Written task => The full listing, excluding its pictures, should be printed exactly as it stands.

#### Records to process ####

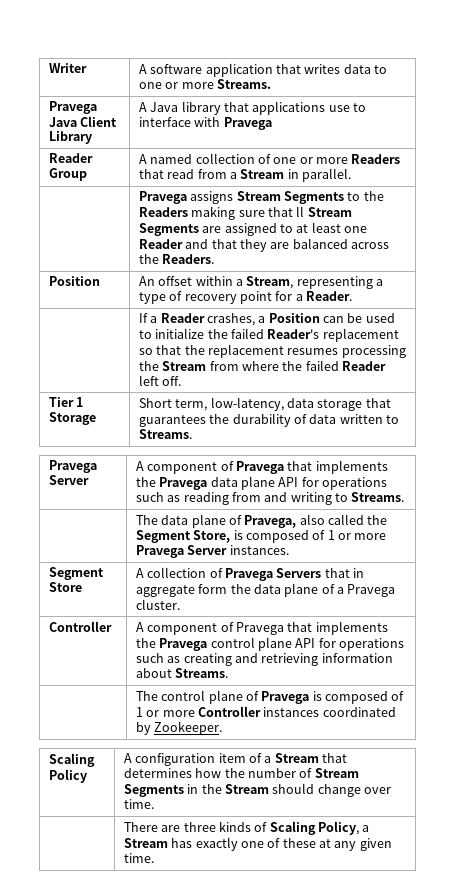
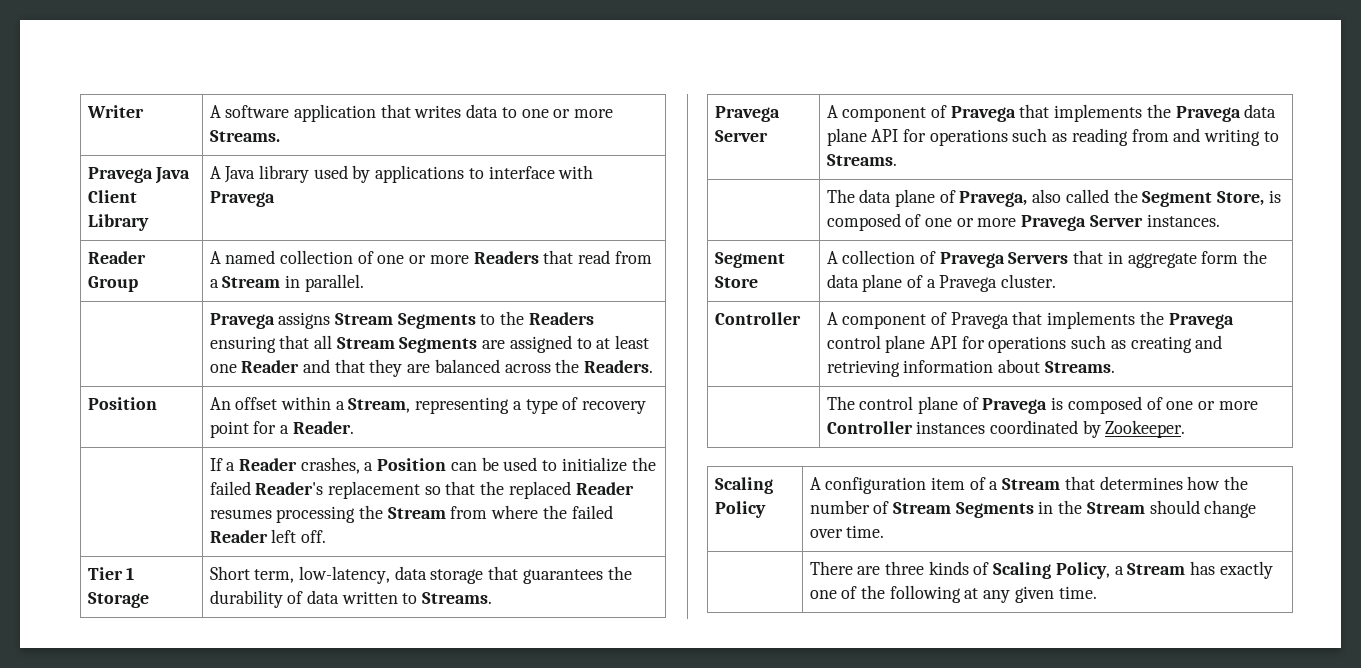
[223,101,350,115] that applications use -> [313,165,465,183] used by applications
[191,206,305,220] making sure that ll -> [209,335,333,353] ensuring that all
[207,344,284,358] replacement -> [508,481,634,499] replaced Reader
[327,530,335,540] 1 -> [925,218,953,227] one
[135,707,143,717] 1 -> [1166,401,1194,410] one
[282,838,316,848] these -> [861,585,961,603] the following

####

Solution for this exercise =>
[223,101,350,115] that applications use -> [313,165,465,183] used by applications
[191,206,305,220] making sure that ll -> [209,335,333,353] ensuring that all
[207,344,284,358] replacement -> [508,481,634,499] replaced Reader
[327,530,335,540] 1 -> [925,218,953,227] one
[135,707,143,717] 1 -> [1166,401,1194,410] one
[282,838,316,848] these -> [861,585,961,603] the following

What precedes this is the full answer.